* **WHAT YOU WILL DO**
Keep images out and repeat all data exactly.

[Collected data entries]
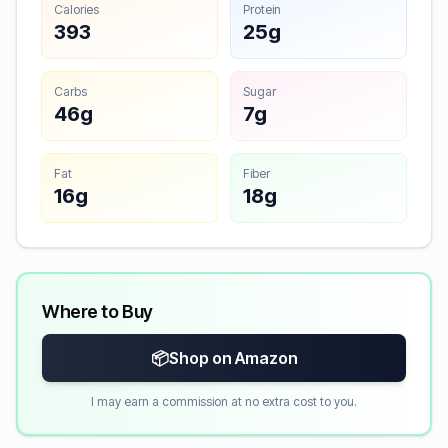
Calories
Protein
393
25g
Carbs
Sugar
46g
7g
Fat
Fiber
16g
18g
Where to Buy
📦
Shop on Amazon
I may earn a commission at no extra cost to you.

* **ANSWER**
Calories
Protein
393
25g
Carbs
Sugar
46g
7g
Fat
Fiber
16g
18g
Where to Buy
📦
Shop on Amazon
I may earn a commission at no extra cost to you.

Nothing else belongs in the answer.